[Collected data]
================================

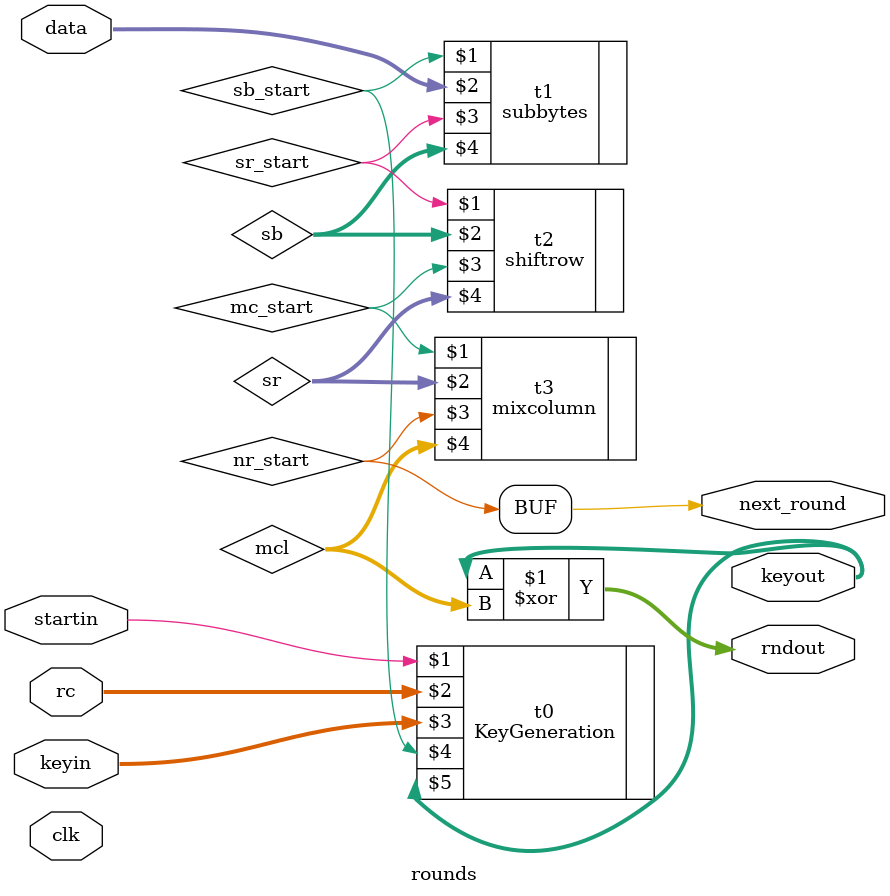
<source format=sv>
`timescale 1ns / 1ps

module rounds(clk,startin,rc,data,keyin,next_round,keyout,rndout);
  input clk;
  input startin;
  input [3:0]rc;
  input [127:0]data;
  input [127:0]keyin;
  output next_round;
  output [127:0]keyout;
  output [127:0]rndout;

  wire [127:0] sb,sr,mcl;
  wire sb_start,sr_start,mc_start,nr_start;

  KeyGeneration t0(startin,rc,keyin,sb_start,keyout);
  subbytes t1(sb_start,data,sr_start,sb);
  shiftrow t2(sr_start,sb,mc_start,sr);
  mixcolumn t3(mc_start,sr,nr_start,mcl);
  assign rndout= keyout^mcl;
  assign next_round = nr_start;

endmodule

</source>
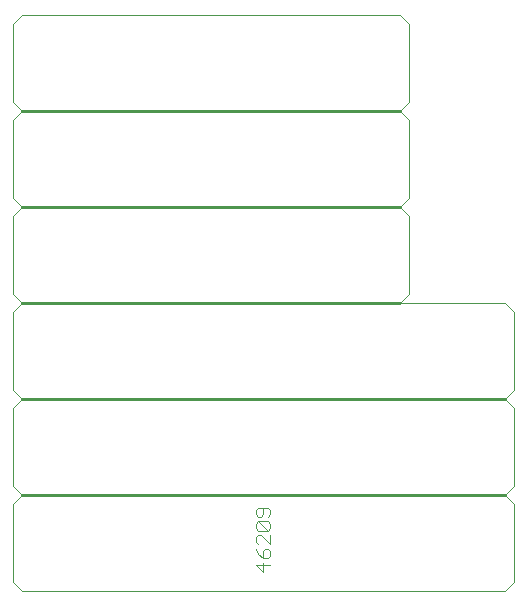
<source format=gto>
G75*
G70*
%OFA0B0*%
%FSLAX24Y24*%
%IPPOS*%
%LPD*%
%AMOC8*
5,1,8,0,0,1.08239X$1,22.5*
%
%ADD10C,0.0000*%
%ADD11C,0.0100*%
%ADD12C,0.0040*%
D10*
X000180Y000480D02*
X000480Y000180D01*
X016580Y000180D01*
X016780Y000380D01*
X016880Y000480D01*
X016880Y003080D01*
X016580Y003380D01*
X016780Y003580D01*
X016880Y003680D01*
X016880Y006280D01*
X016580Y006580D01*
X016780Y006780D01*
X016880Y006880D01*
X016880Y009480D01*
X016580Y009780D01*
X013080Y009780D01*
X013380Y010080D01*
X013380Y012680D01*
X013080Y012980D01*
X013380Y013280D01*
X013380Y015880D01*
X013080Y016180D01*
X013380Y016480D01*
X013380Y019080D01*
X013080Y019380D01*
X000480Y019380D01*
X000180Y019080D01*
X000180Y016480D01*
X000480Y016180D01*
X000180Y015880D01*
X000180Y013280D01*
X000480Y012980D01*
X000180Y012680D01*
X000180Y010080D01*
X000480Y009780D01*
X000280Y009580D01*
X000180Y009480D01*
X000180Y006880D01*
X000480Y006580D01*
X000280Y006380D01*
X000180Y006280D01*
X000180Y003680D01*
X000480Y003380D01*
X000280Y003180D01*
X000180Y003080D01*
X000180Y000480D01*
D11*
X000480Y003380D02*
X016580Y003380D01*
X016580Y006580D02*
X000480Y006580D01*
X000480Y009780D02*
X013080Y009780D01*
X013080Y012980D02*
X000480Y012980D01*
X000480Y016180D02*
X013080Y016180D01*
D12*
X008683Y002948D02*
X008376Y002948D01*
X008300Y002872D01*
X008300Y002718D01*
X008376Y002642D01*
X008453Y002642D01*
X008530Y002718D01*
X008530Y002948D01*
X008683Y002948D02*
X008760Y002872D01*
X008760Y002718D01*
X008683Y002642D01*
X008683Y002488D02*
X008760Y002411D01*
X008760Y002258D01*
X008683Y002181D01*
X008376Y002488D01*
X008683Y002488D01*
X008376Y002488D02*
X008300Y002411D01*
X008300Y002258D01*
X008376Y002181D01*
X008683Y002181D01*
X008760Y002028D02*
X008760Y001721D01*
X008453Y002028D01*
X008376Y002028D01*
X008300Y001951D01*
X008300Y001798D01*
X008376Y001721D01*
X008300Y001567D02*
X008376Y001414D01*
X008530Y001260D01*
X008530Y001491D01*
X008607Y001567D01*
X008683Y001567D01*
X008760Y001491D01*
X008760Y001337D01*
X008683Y001260D01*
X008530Y001260D01*
X008530Y001107D02*
X008530Y000800D01*
X008300Y001030D01*
X008760Y001030D01*
M02*

</source>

================================

Return each line above word for word. Skip the pictures.

<source format=sv>
`timescale 1ns / 1ps

module rounds(clk,startin,rc,data,keyin,next_round,keyout,rndout);
  input clk;
  input startin;
  input [3:0]rc;
  input [127:0]data;
  input [127:0]keyin;
  output next_round;
  output [127:0]keyout;
  output [127:0]rndout;

  wire [127:0] sb,sr,mcl;
  wire sb_start,sr_start,mc_start,nr_start;

  KeyGeneration t0(startin,rc,keyin,sb_start,keyout);
  subbytes t1(sb_start,data,sr_start,sb);
  shiftrow t2(sr_start,sb,mc_start,sr);
  mixcolumn t3(mc_start,sr,nr_start,mcl);
  assign rndout= keyout^mcl;
  assign next_round = nr_start;

endmodule

</source>
<source format=gto>
G75*
G70*
%OFA0B0*%
%FSLAX24Y24*%
%IPPOS*%
%LPD*%
%AMOC8*
5,1,8,0,0,1.08239X$1,22.5*
%
%ADD10C,0.0000*%
%ADD11C,0.0100*%
%ADD12C,0.0040*%
D10*
X000180Y000480D02*
X000480Y000180D01*
X016580Y000180D01*
X016780Y000380D01*
X016880Y000480D01*
X016880Y003080D01*
X016580Y003380D01*
X016780Y003580D01*
X016880Y003680D01*
X016880Y006280D01*
X016580Y006580D01*
X016780Y006780D01*
X016880Y006880D01*
X016880Y009480D01*
X016580Y009780D01*
X013080Y009780D01*
X013380Y010080D01*
X013380Y012680D01*
X013080Y012980D01*
X013380Y013280D01*
X013380Y015880D01*
X013080Y016180D01*
X013380Y016480D01*
X013380Y019080D01*
X013080Y019380D01*
X000480Y019380D01*
X000180Y019080D01*
X000180Y016480D01*
X000480Y016180D01*
X000180Y015880D01*
X000180Y013280D01*
X000480Y012980D01*
X000180Y012680D01*
X000180Y010080D01*
X000480Y009780D01*
X000280Y009580D01*
X000180Y009480D01*
X000180Y006880D01*
X000480Y006580D01*
X000280Y006380D01*
X000180Y006280D01*
X000180Y003680D01*
X000480Y003380D01*
X000280Y003180D01*
X000180Y003080D01*
X000180Y000480D01*
D11*
X000480Y003380D02*
X016580Y003380D01*
X016580Y006580D02*
X000480Y006580D01*
X000480Y009780D02*
X013080Y009780D01*
X013080Y012980D02*
X000480Y012980D01*
X000480Y016180D02*
X013080Y016180D01*
D12*
X008683Y002948D02*
X008376Y002948D01*
X008300Y002872D01*
X008300Y002718D01*
X008376Y002642D01*
X008453Y002642D01*
X008530Y002718D01*
X008530Y002948D01*
X008683Y002948D02*
X008760Y002872D01*
X008760Y002718D01*
X008683Y002642D01*
X008683Y002488D02*
X008760Y002411D01*
X008760Y002258D01*
X008683Y002181D01*
X008376Y002488D01*
X008683Y002488D01*
X008376Y002488D02*
X008300Y002411D01*
X008300Y002258D01*
X008376Y002181D01*
X008683Y002181D01*
X008760Y002028D02*
X008760Y001721D01*
X008453Y002028D01*
X008376Y002028D01*
X008300Y001951D01*
X008300Y001798D01*
X008376Y001721D01*
X008300Y001567D02*
X008376Y001414D01*
X008530Y001260D01*
X008530Y001491D01*
X008607Y001567D01*
X008683Y001567D01*
X008760Y001491D01*
X008760Y001337D01*
X008683Y001260D01*
X008530Y001260D01*
X008530Y001107D02*
X008530Y000800D01*
X008300Y001030D01*
X008760Y001030D01*
M02*

</source>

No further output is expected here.